A vote is a kind of prayer about the world we desire for ourselves and our children. --Senator Raphael Warnock
Your voices are being heard and you're proving to our ancestors that their struggles were not in vain. Now we have one more thing we need to do to walk in our true power, and that is to vote. --Beyoncé
For 250 years Americans have marched and fought, been beaten and jailed, and even died, to win and protect your right to vote. In the Declaration of Independence, Thomas Jefferson wrote, "We hold these truths to be self-evident, that all men are created equal, that they are endowed, by their Creator, with certain unalienable rights," but the right to vote was limited to white male property-owners.
Although that right was extended to men regardless "of their race, color, or previous condition of servitude" by law in 1870, it wasn't until the Voting Rights Act of 1965 that barriers to African Americans voting were struck down. The fight for women's suffrage wasn't won until 1920. Native Americans finally gained citizenship and the right to vote in 1924. And young men of eighteen who could be called on to fight and die for America could not vote until 1971.
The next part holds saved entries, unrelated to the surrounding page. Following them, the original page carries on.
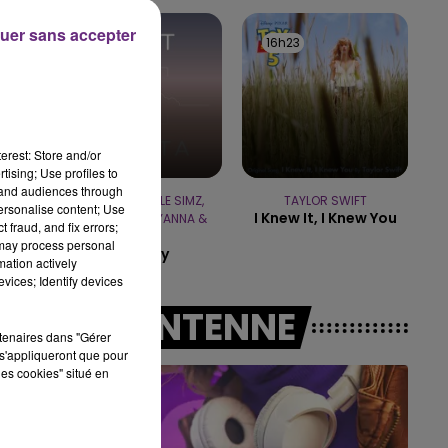
LE BEST OF DE LA FA
CHAMPAGNE F
uer sans accepter
16h26
16h26
16h23
16h23
P.
erest: Store and/or
tising; Use profiles to
tand audiences through
COLDPLAY, LITTLE SIMZ,
TAYLOR SWIFT
personalise content; Use
I Knew It, I Knew You
BURNA BOY, ELYANNA &
 fraud, and fix errors;
TINI
 may process personal
We Pray
mation actively
vices; Identify devices
A L'ANTENNE
rtenaires dans "Gérer
s'appliqueront que pour
les cookies" situé en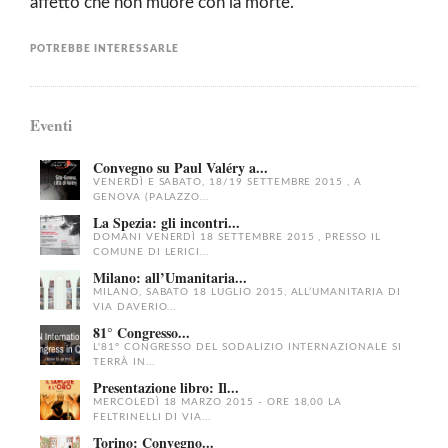
affetto che non muore con la morte.
POTREBBE INTERESSARLE
Eventi
Convegno su Paul Valéry a...
VENERDÌ E SABATO, 18/19 SETTEMBRE 2015 , A
GENOVA (PALAZZO...
La Spezia: gli incontri...
DOMANI VENERDÌ 18 SETTEMBRE 2015 , PRESSO IL
COMUNE DI LERICI...
Milano: all’Umanitaria...
MILANO, SABATO 18 LUGLIO 2015, ALL’UMANITARIA DI
VIA DAVERIO...
81° Congresso...
L'81° CONGRESSO DEL SODALIZIO INTERNAZIONALE SI
TERRÀ IN...
Presentazione libro: Il...
MERCOLEDÌ 18 MARZO 2015 - ORE 18,00 LA
FELTRINELLI DI VIA...
Torino: Convegno...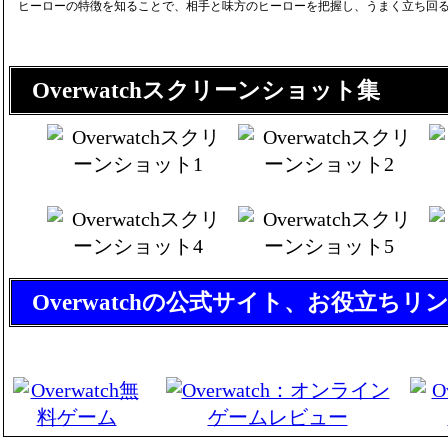
ヒーローの特徴を知ることで、相手と味方のヒーローを把握し、うまく立ち回
Overwatchスクリーンショット集
Overwatchの公式サイト、お役立ち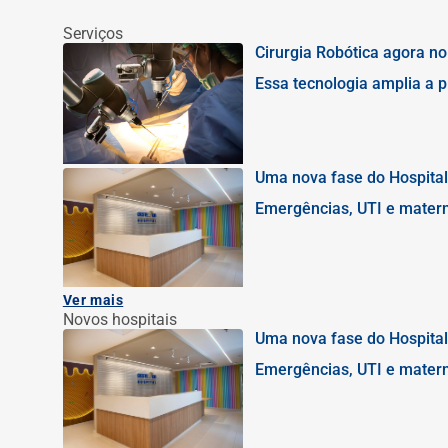
Serviços
Cirurgia Robótica agora n
Essa tecnologia amplia a p
região
Uma nova fase do Hospital
Emergências, UTI e mater
Ver mais
Novos hospitais
Uma nova fase do Hospital
Emergências, UTI e mater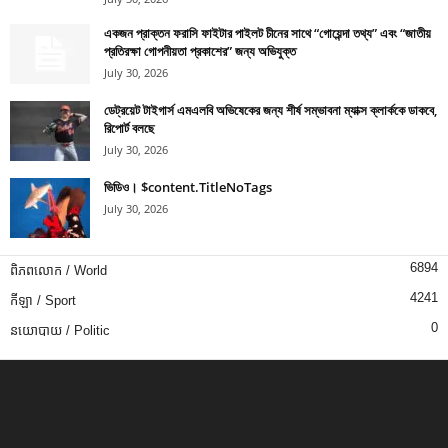
একজন প্রাক্তন ফরাসি ফাইটার পাইলট চীনের সাথে “গোয়েন্দা তথ্য” এবং “জাতীয়
প্রতিরক্ষা গোপনীয়তা প্রকাশের” জন্য অভিযুক্ত
July 30, 2026
ডেট্রয়েট টাইগার্স এমএলবি অভিষেকের জন্য শীর্ষ সম্ভাবনা ম্যাক্স ক্লার্ককে ডাকবে,
রিপোর্ট বলছে
July 30, 2026
ভিডিও। $content.TitleNoTags
July 30, 2026
6894
ពិភពលោក / World
4241
កីឡា / Sport
0
នយោបាយ / Politic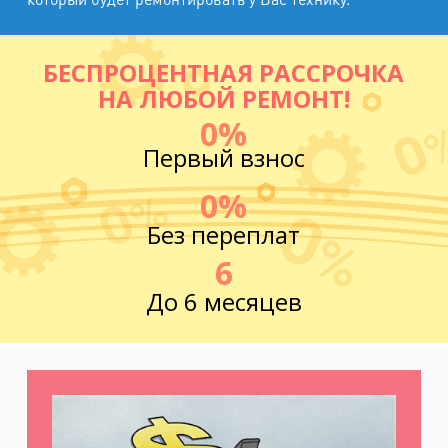
БЕСПРОЦЕНТНАЯ РАССРОЧКА
НА ЛЮБОЙ РЕМОНТ!
0%
Первый взнос
0%
Без переплат
6
До 6 месяцев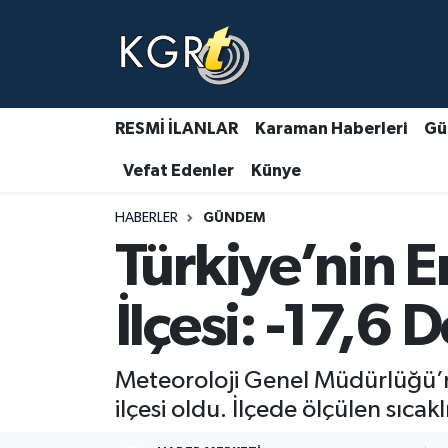
Karaman Haberleri
Gündem Haberleri
RESMİ İLANLAR
Karaman Haberleri
Gü
Vefat Edenler
Künye
Güncel Haberler
HABERLER
GÜNDEM
Spor Haberleri
Türkiye’nin 
Asayiş Haberleri
İlçesi: -17,6 
Ulusal Haberler
Meteoroloji Genel Müdürlüğü’n
Vefat Edenler
ilçesi oldu. İlçede ölçülen sıcak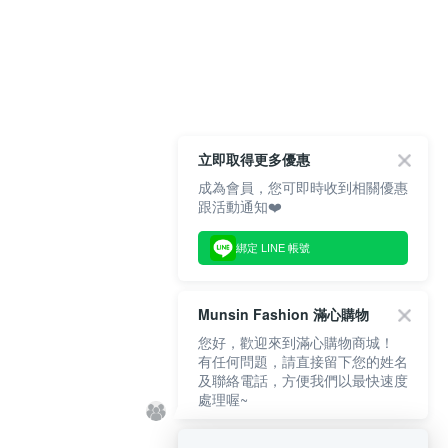
立即取得更多優惠
成為會員，您可即時收到相關優惠
跟活動通知❤️
綁定 LINE 帳號
Munsin Fashion 滿心購物
您好，歡迎來到滿心購物商城！
有任何問題，請直接留下您的姓名
及聯絡電話，方便我們以最快速度
處理喔~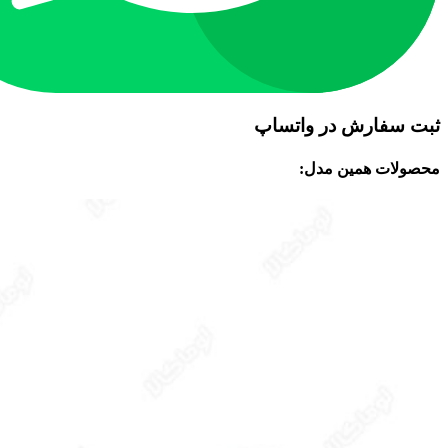
ثبت سفارش در واتساپ
محصولات همین مدل: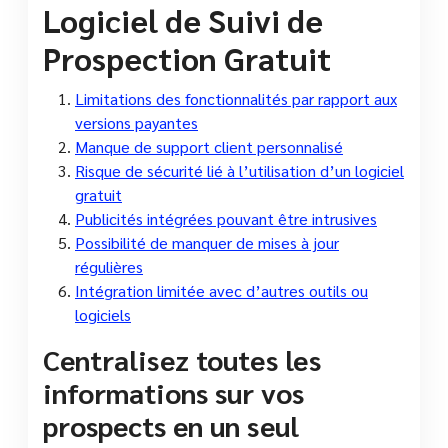
Logiciel de Suivi de
Prospection Gratuit
Limitations des fonctionnalités par rapport aux
versions payantes
Manque de support client personnalisé
Risque de sécurité lié à l’utilisation d’un logiciel
gratuit
Publicités intégrées pouvant être intrusives
Possibilité de manquer de mises à jour
régulières
Intégration limitée avec d’autres outils ou
logiciels
Centralisez toutes les
informations sur vos
prospects en un seul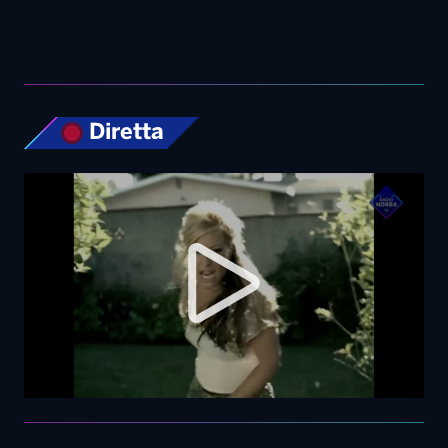
Diretta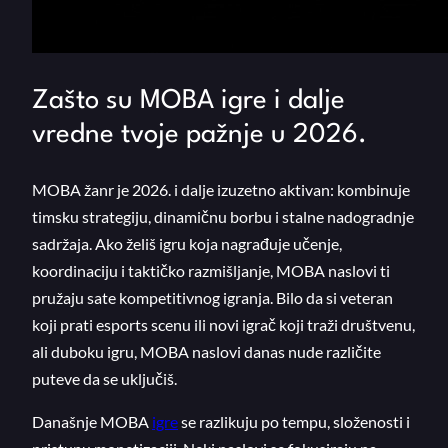
Zašto su MOBA igre i dalje
vredne tvoje pažnje u 2026.
MOBA žanr je 2026. i dalje izuzetno aktivan: kombinuje
timsku strategiju, dinamičnu borbu i stalne nadogradnje
sadržaja. Ako želiš igru koja nagrađuje učenje,
koordinaciju i taktičko razmišljanje, MOBA naslovi ti
pružaju sate kompetitivnog igranja. Bilo da si veteran
koji prati esports scenu ili novi igrač koji traži društvenu,
ali duboku igru, MOBA naslovi danas nude različite
puteve da se uključiš.
Današnje MOBA
igre
se razlikuju po tempu, složenosti i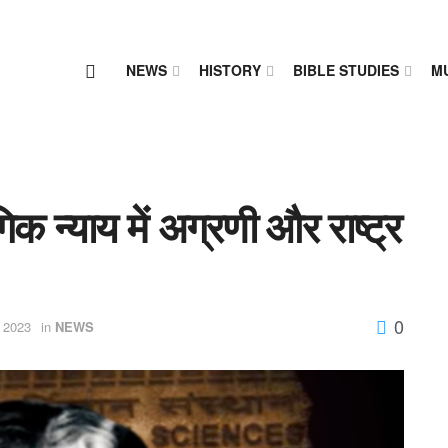
NEWS
HISTORY
BIBLE STUDIES
M
क न्याय में अग्रणी और राष्ट्र
0
 2023
in
NEWS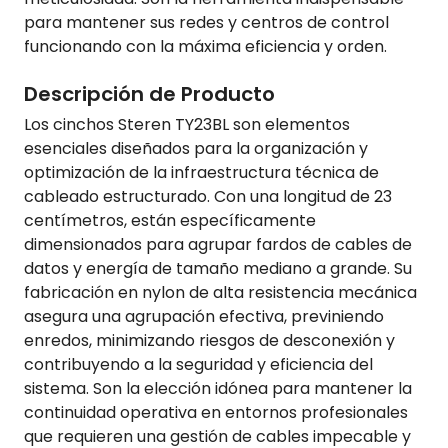
para mantener sus redes y centros de control
funcionando con la máxima eficiencia y orden.
Descripción de Producto
Los cinchos Steren TY23BL son elementos
esenciales diseñados para la organización y
optimización de la infraestructura técnica de
cableado estructurado. Con una longitud de 23
centímetros, están específicamente
dimensionados para agrupar fardos de cables de
datos y energía de tamaño mediano a grande. Su
fabricación en nylon de alta resistencia mecánica
asegura una agrupación efectiva, previniendo
enredos, minimizando riesgos de desconexión y
contribuyendo a la seguridad y eficiencia del
sistema. Son la elección idónea para mantener la
continuidad operativa en entornos profesionales
que requieren una gestión de cables impecable y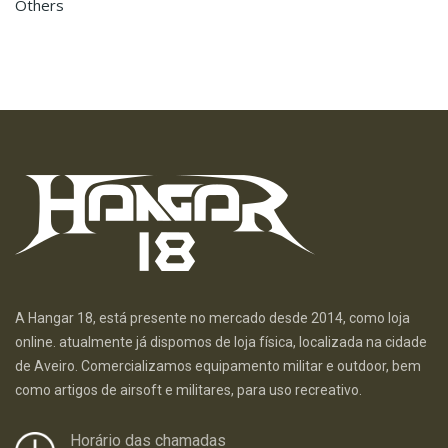
Others
A Hangar 18, está presente no mercado desde 2014, como loja
online. atualmente já dispomos de loja física, localizada na cidade
de Aveiro. Comercializamos equipamento militar e outdoor, bem
como artigos de airsoft e militares, para uso recreativo.
Horário das chamadas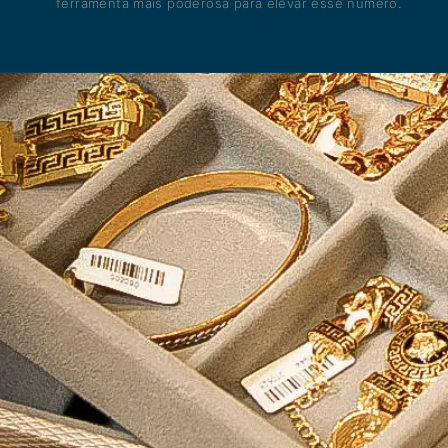
ferramenta mais poderosa para elevar esse número.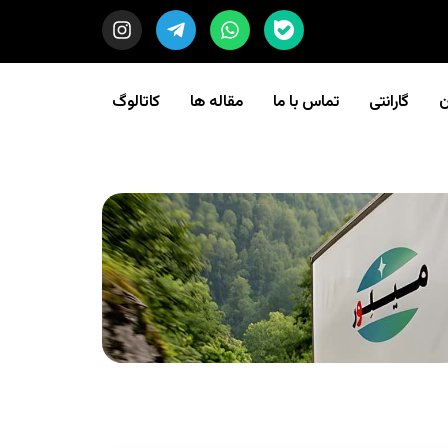
ن
گارانتی
تماس با ما
مقاله ها
کاتالوگ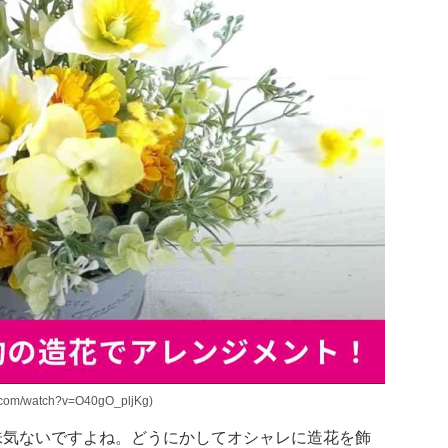
om/watch?v=O40gO_pljKg)
味気ないですよね。どうにかしてオシャレに造花を飾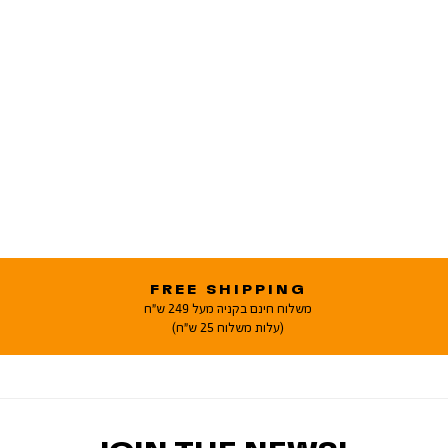
FREE SHIPPING
משלוח חינם בקניה מעל 249 ש"ח
(עלות משלוח 25 ש"ח)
This inspiring history of the voting rights movement in America chronicles those battles from Abraham Lincoln, Frederick Douglass, Susan B. Anthony, and Alice Paul through Martin Luther King, Jr., Lyndon B. Johnson, John Lewis, James Clyburn, and Michelle and Barack Obama and urges us to remember, as Franklin D. Roosevelt said, "Nobody will ever deprive the American people of the right to vote except the American people themselves--and the only way they could do that is by not voting at all."